Chunk dataclass, chunk_id derivation, and the Chunker strategy protocol.

Chunk dataclass

One decomposed piece of a document.

chunk_id — stable primary key (derive_chunk_id(document_id, path)). document_id — identifier of the source document the chunk belongs to. path — hierarchical address, e.g. "/" for root, "/ch1/sec2/p3". parent_id — chunk_id of the parent chunk, or None for the root. sibling_index — position among siblings under the same parent (0-based). depth — distance from the root (root is 0). content — the chunk's text payload; hit by semantic search. metadata — free-form per-chunk metadata (e.g. section_title).

Chunker

Bases: Protocol

Strategy for decomposing a source document into chunks.

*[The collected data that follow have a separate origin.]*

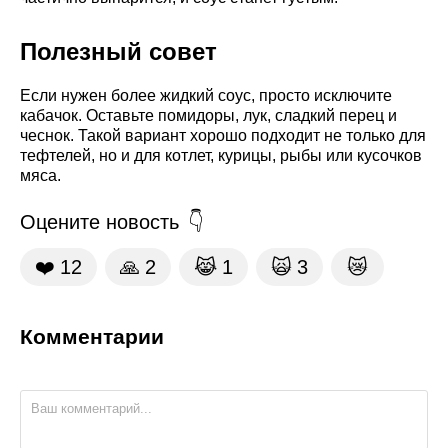
Полезный совет
Если нужен более жидкий соус, просто исключите
кабачок. Оставьте помидоры, лук, сладкий перец и
чеснок. Такой вариант хорошо подходит не только для
тефтелей, но и для котлет, курицы, рыбы или кусочков
мяса.
Оцените новость
❤️
12
🙏
2
😹
1
🙀
3
😿
Комментарии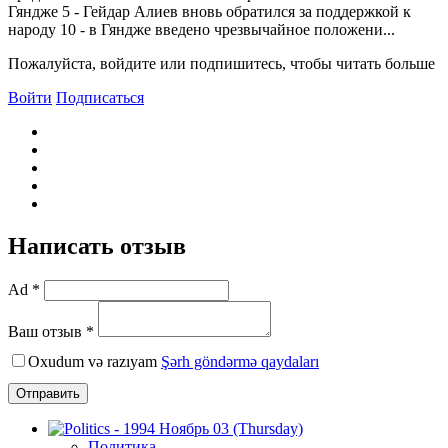
Гяндже 5 - Гейдар Алиев вновь обратился за поддержкой к
народу 10 - в Гяндже введено чрезвычайное положени...
Пожалуйста, войдите или подпишитесь, чтобы читать больше
Войти
Подписаться
Написать отзыв
Ad *
Ваш отзыв *
Oxudum və razıyam
Şərh göndərmə qaydaları
Отправить
Политика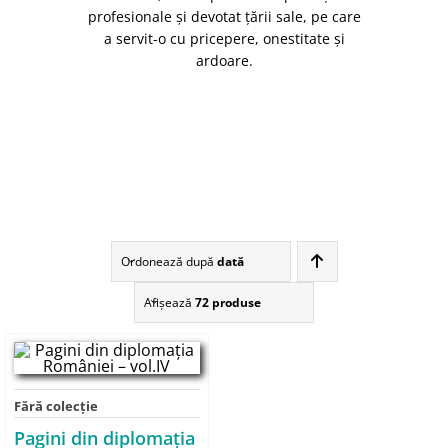
profesionale şi devotat ţării sale, pe care
a servit-o cu pricepere, onestitate şi
ardoare.
Ordonează după
dată
Afişează
72 produse
Fără colecție
Pagini din diplomaţia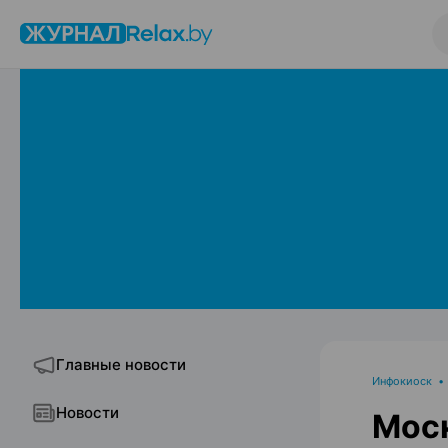
Главные новости
Инфокиоск
Новости
Моск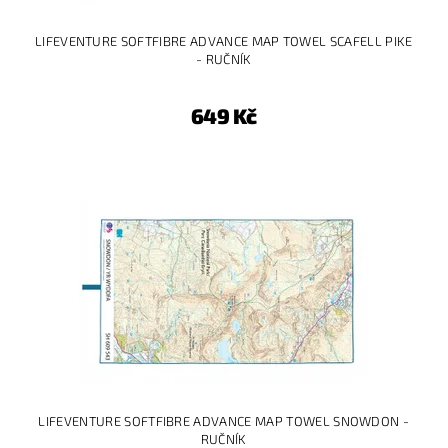
LIFEVENTURE SOFTFIBRE ADVANCE MAP TOWEL SCAFELL PIKE
- RUČNÍK
649 Kč
LIFEVENTURE SOFTFIBRE ADVANCE MAP TOWEL SNOWDON -
RUČNÍK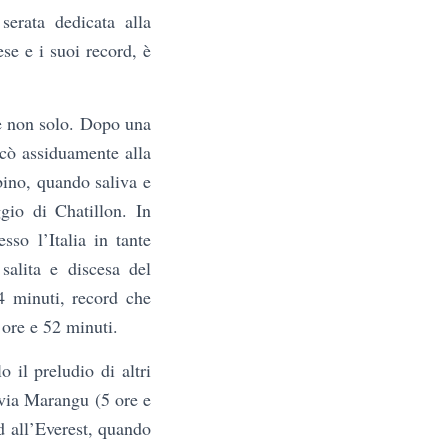
erata dedicata alla
ese e i suoi record, è
 e non solo. Dopo una
dicò assiduamente alla
bino, quando saliva e
ggio di Chatillon. In
sso l’Italia in tante
salita e discesa del
4 minuti, record che
 ore e 52 minuti.
il preludio di altri
 via Marangu (5 ore e
rd all’Everest, quando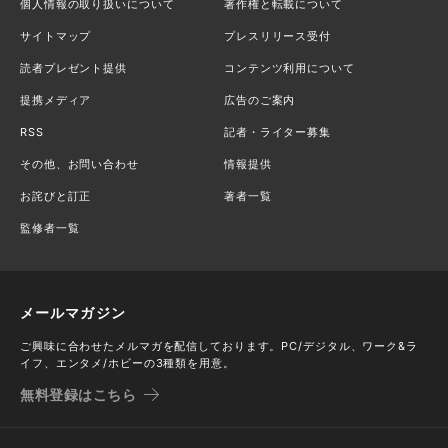
個人情報の取り扱いについて
著作権と転載について
サイトマップ
プレスリリース受付
読者プレゼント提供
コンテンツ利用について
提携メディア
広告のご案内
RSS
記者・ライター募集
その他、お問い合わせ
情報提供
お詫びと訂正
著者一覧
監修者一覧
メールマガジン
ご興味に合わせたメルマガを配信しております。PC/デジタル、ワーク&ラ
イフ、エンタメ/ホビーの3種類を用意。
無料登録はこちら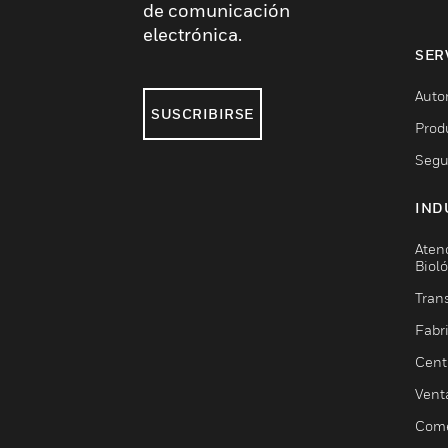
de comunicación
electrónica.
SER
Auto
SUSCRIBIRSE
Prod
Segu
IND
Aten
Biol
Trans
Fabr
Cent
Vent
Come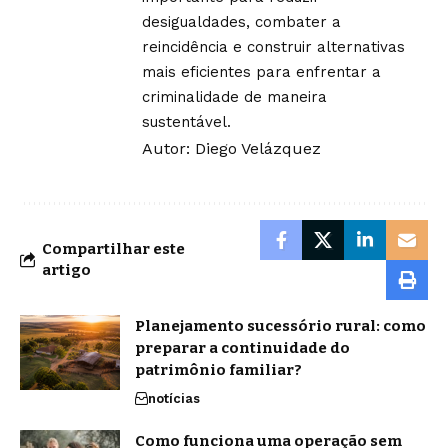
desigualdades, combater a
reincidência e construir alternativas
mais eficientes para enfrentar a
criminalidade de maneira
sustentável.
Autor: Diego Velázquez
Compartilhar este
artigo
Planejamento sucessório rural: como
preparar a continuidade do
patrimônio familiar?
notícias
Como funciona uma operação sem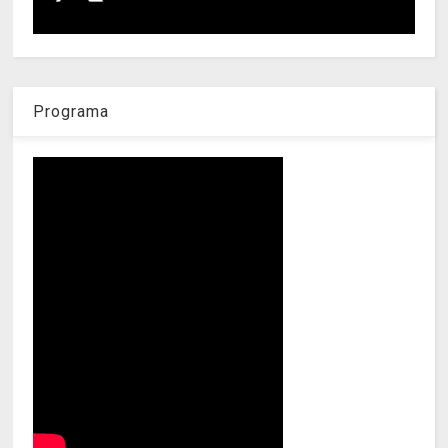
Programa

Implementations must yield Chunks in a consistent traversal order so that sibling_index values are meaningful. chunk_id SHOULD be derived via derive_chunk_id(document_id, path) unless the chunker has a compelling reason to override.

FlatChunker

Depth-1 chunker: one root + N paragraph leaves.

Splits on blank lines (\n\n). If window is set, paragraphs longer than window characters are further split into fixed-width slices so no leaf exceeds the window. Suitable for transcripts, OCR, or any source without meaningful hierarchical structure.

MarkdownChunker

Heading-depth chunker: headings become interior nodes; the paragraphs that follow a heading become its leaf children.

Path scheme: slugified heading text joined by '/'. Paragraphs under a heading get '/pN' suffixes; top-level paragraphs (before any heading) attach to the root as '/pN'.

Example

# Intro followed by a paragraph produces: /intro (heading, depth 1) /intro/p0 (paragraph, depth 2)

derive_chunk_id(document_id, path)

Deterministic chunk_id: sha256(document_id:path)[:16].

Idempotent — re-ingesting the same document with the same chunker produces identical chunk_ids, enabling dedup and overwrite-by-document semantics.